Les délégations suisse et libyenne poursuivaient samedi à Berlin, sous l’égide de l’Allemagne, leurs entretiens visant à résoudre la crise entre les deux pays. Mais les parties ne donnent aucune information quant au contenu des discussions.

Le Département fédéral des affaires étrangères (DFAE) a simplement confirmé samedi à l’ATS que des entretiens avec la Libye ont lieu ce week-end sous l’égide de la médiation allemande à Berlin. «La Suisse fera tout ce qui est en son pouvoir pour obtenir la libération des deux Suisses retenus en Libye», a précisé un porte-parole.

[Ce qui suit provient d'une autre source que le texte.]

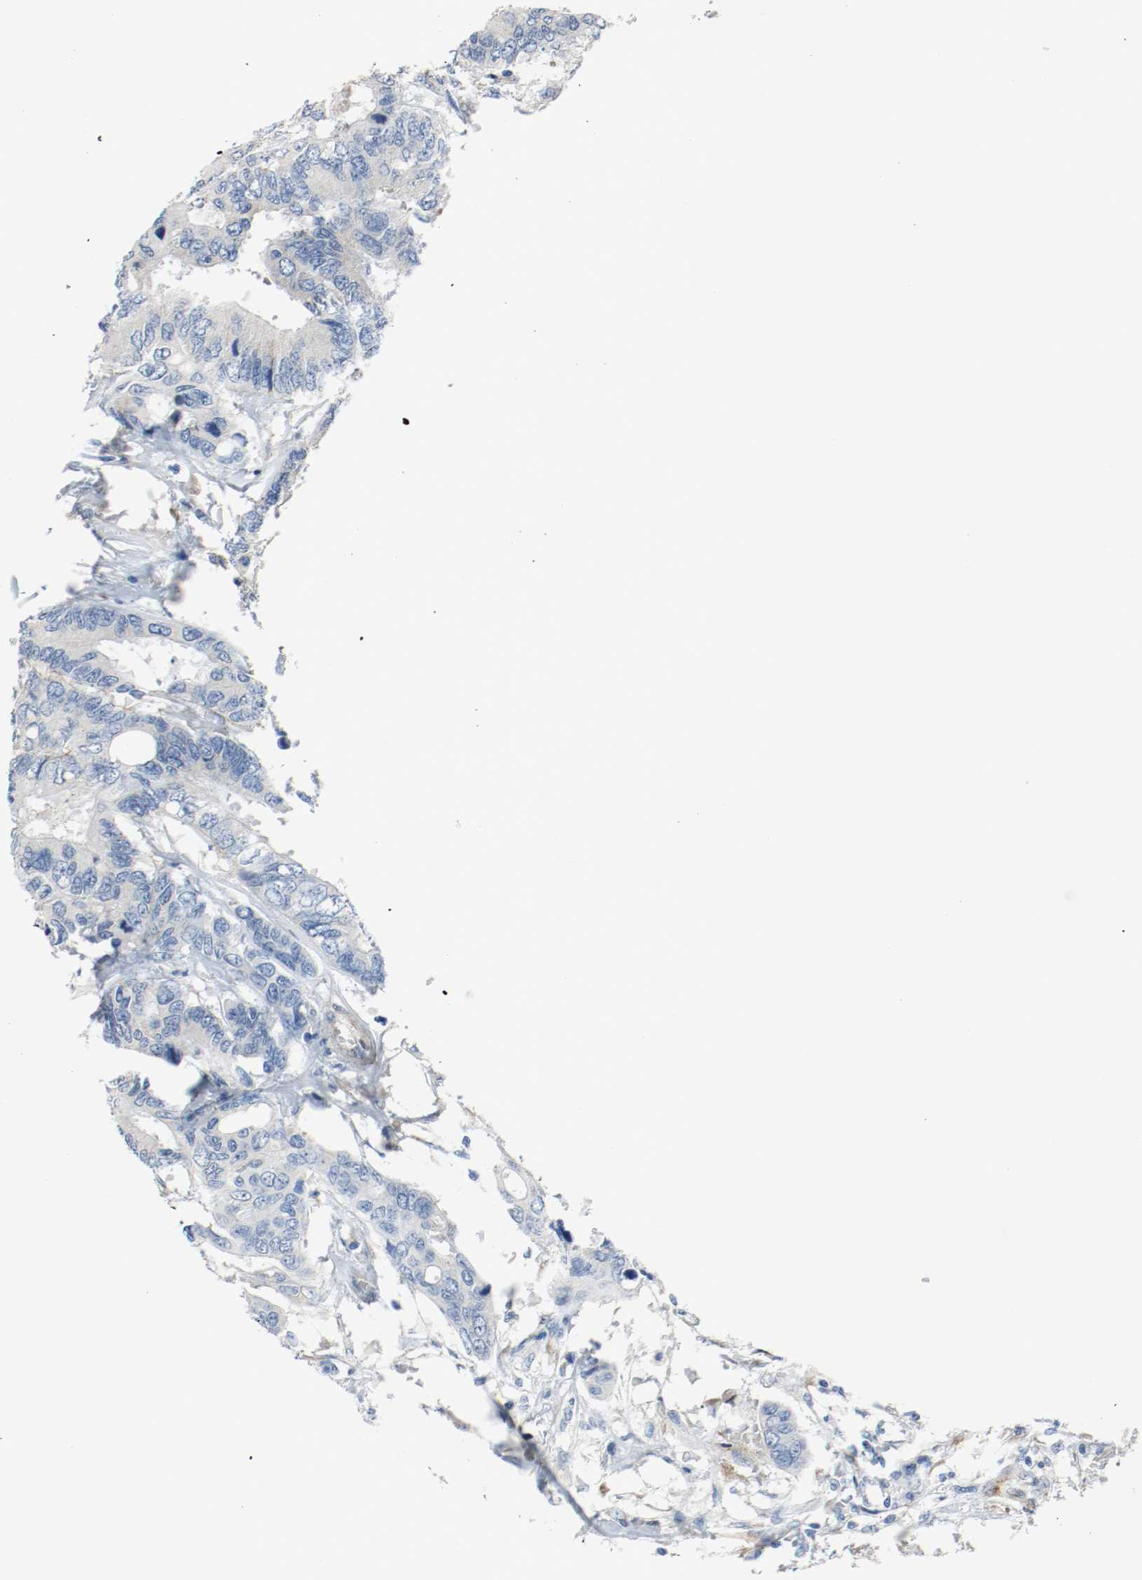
{"staining": {"intensity": "moderate", "quantity": "<25%", "location": "cytoplasmic/membranous"}, "tissue": "colorectal cancer", "cell_type": "Tumor cells", "image_type": "cancer", "snomed": [{"axis": "morphology", "description": "Adenocarcinoma, NOS"}, {"axis": "topography", "description": "Rectum"}], "caption": "Protein staining exhibits moderate cytoplasmic/membranous positivity in approximately <25% of tumor cells in colorectal cancer. (brown staining indicates protein expression, while blue staining denotes nuclei).", "gene": "LAMB1", "patient": {"sex": "male", "age": 55}}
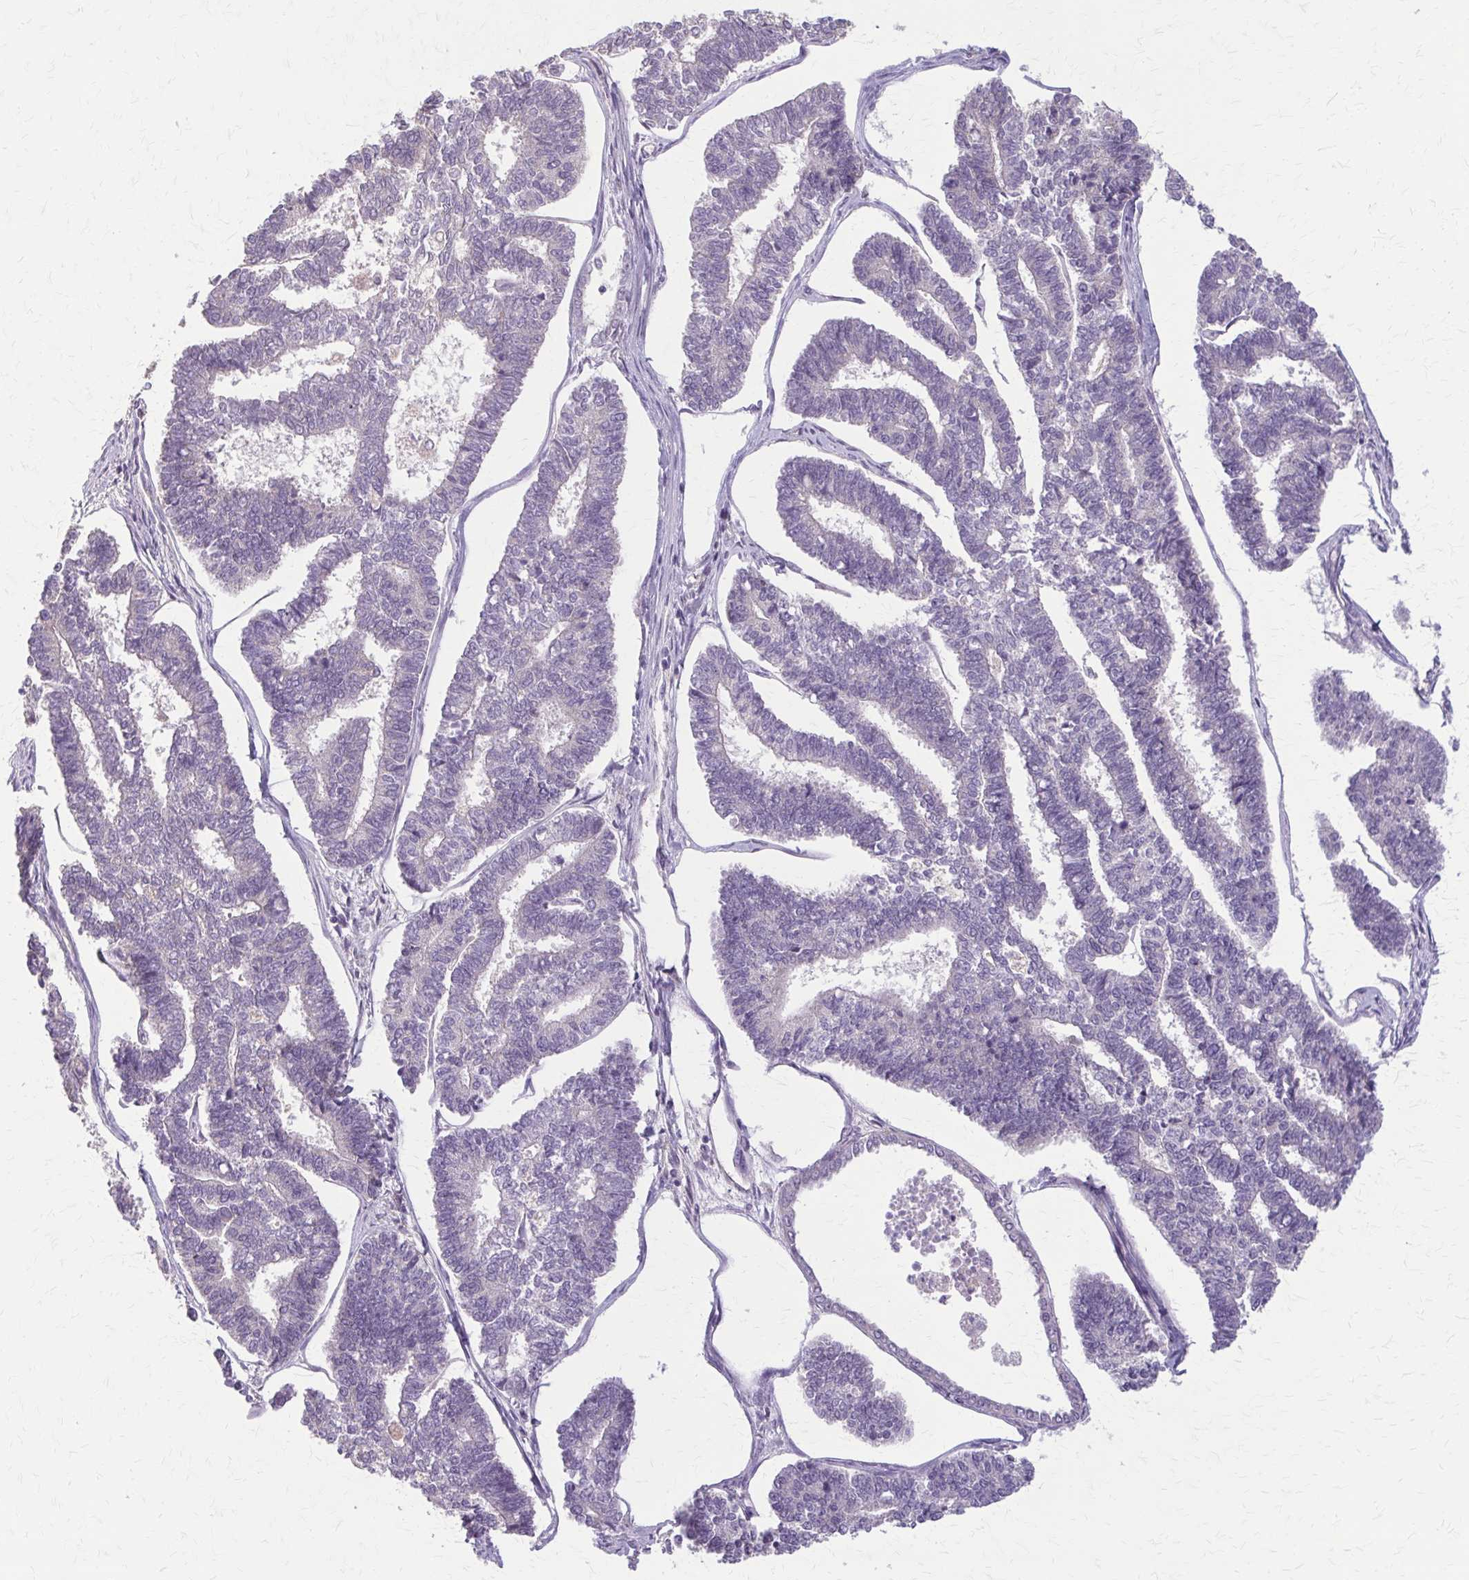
{"staining": {"intensity": "negative", "quantity": "none", "location": "none"}, "tissue": "endometrial cancer", "cell_type": "Tumor cells", "image_type": "cancer", "snomed": [{"axis": "morphology", "description": "Adenocarcinoma, NOS"}, {"axis": "topography", "description": "Endometrium"}], "caption": "There is no significant expression in tumor cells of adenocarcinoma (endometrial).", "gene": "NRBF2", "patient": {"sex": "female", "age": 70}}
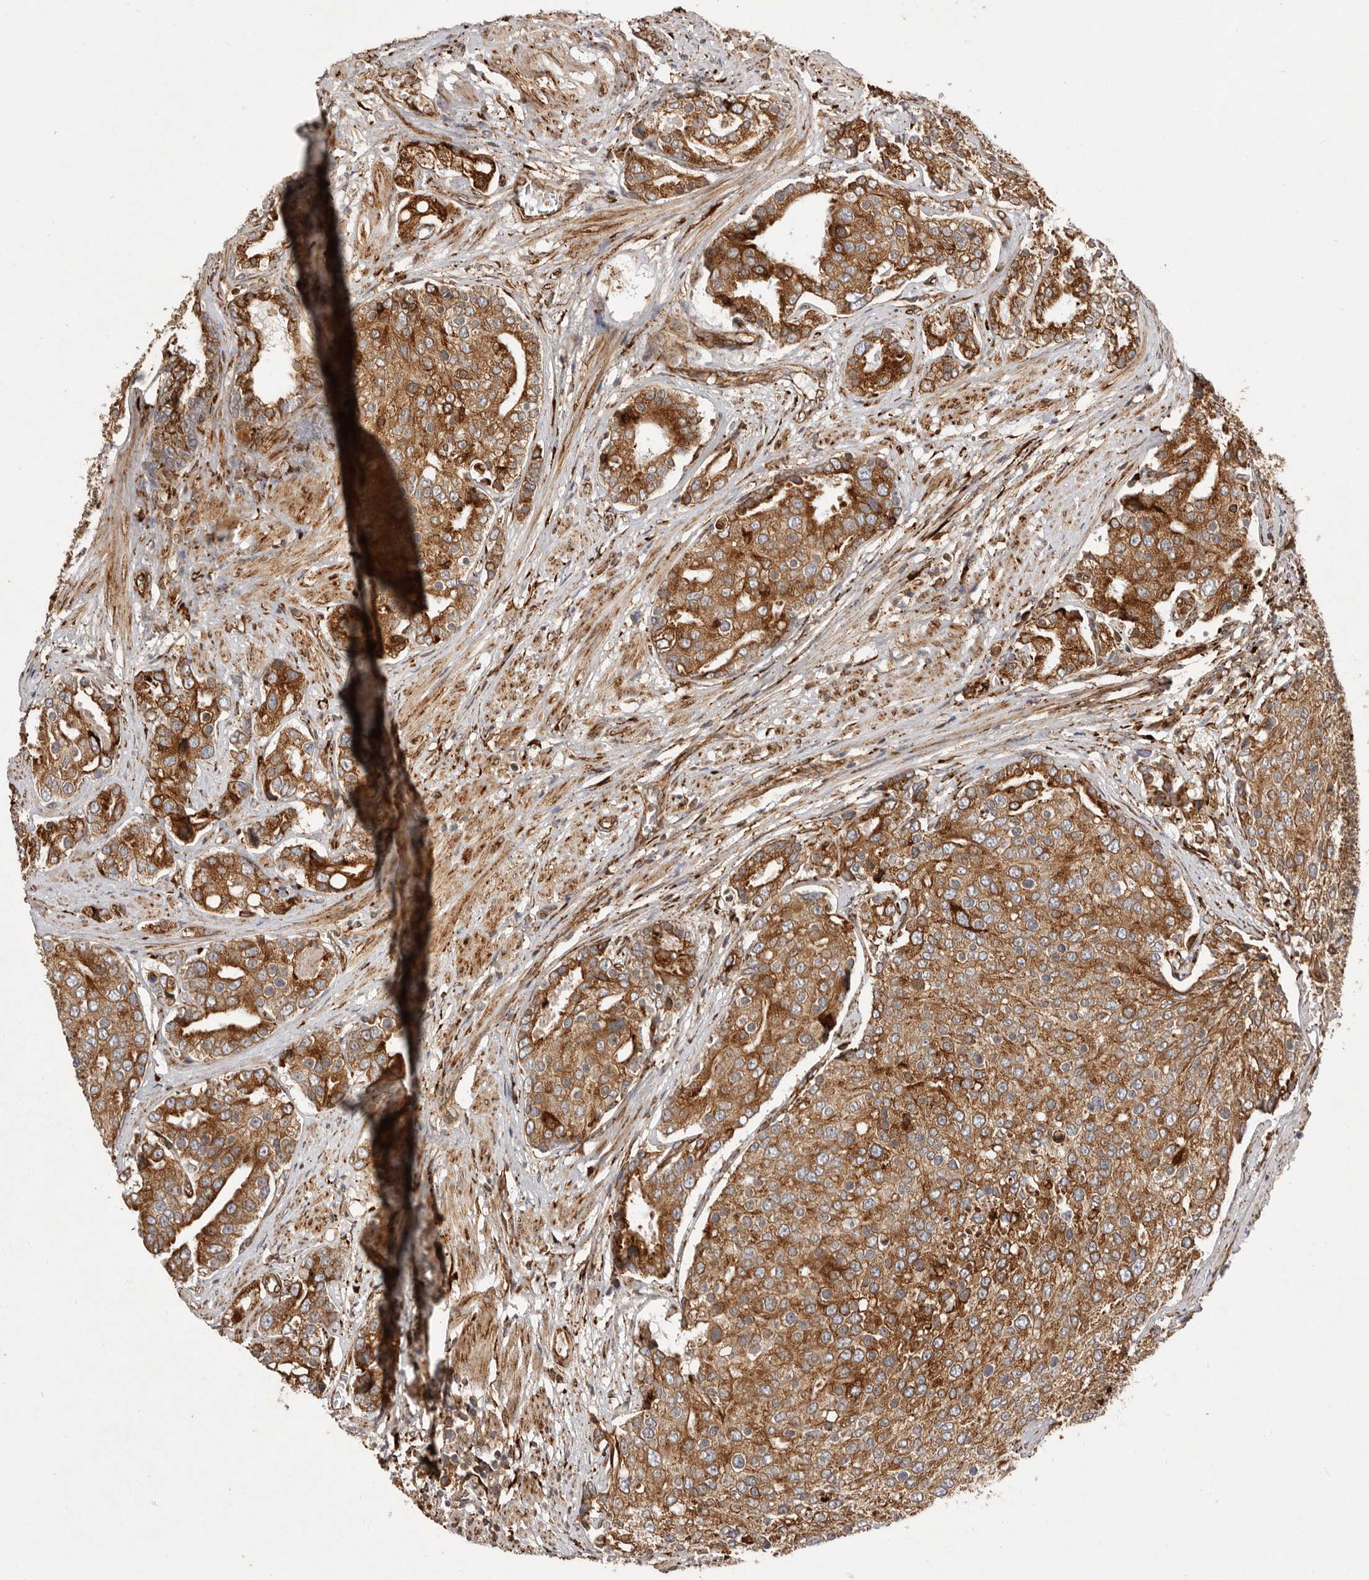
{"staining": {"intensity": "moderate", "quantity": ">75%", "location": "cytoplasmic/membranous"}, "tissue": "prostate cancer", "cell_type": "Tumor cells", "image_type": "cancer", "snomed": [{"axis": "morphology", "description": "Adenocarcinoma, High grade"}, {"axis": "topography", "description": "Prostate"}], "caption": "The micrograph shows a brown stain indicating the presence of a protein in the cytoplasmic/membranous of tumor cells in prostate cancer. Nuclei are stained in blue.", "gene": "WDTC1", "patient": {"sex": "male", "age": 50}}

Interrogé par l’ATS, le ministère allemand des Affaires étrangères n’a souhaité faire aucun commentaire.

Michael Ambühl à Berlin

La réunion qui a débuté vendredi a été entourée de la plus grande discrétion afin de préserver le maximum de chances à un éventuel accord face à la forte pression médiatique. Seule certitude: le secrétaire d’Etat au DFAE Michael Ambühl est arrivé vendredi après-midi au ministère allemand des affaires étrangères.

A Bruxelles, des diplomates ont dit espérer que les «efforts intenses de médiation» de l’Union européenne (UE) permettent un réglement d’ici lundi. Jeudi à Madrid, Micheline Calmy-Rey a rencontré le ministre libyen des affaires étrangères Moussa Koussa en présence du chef de la diplomatie espagnole Miguel Angel Moratinos.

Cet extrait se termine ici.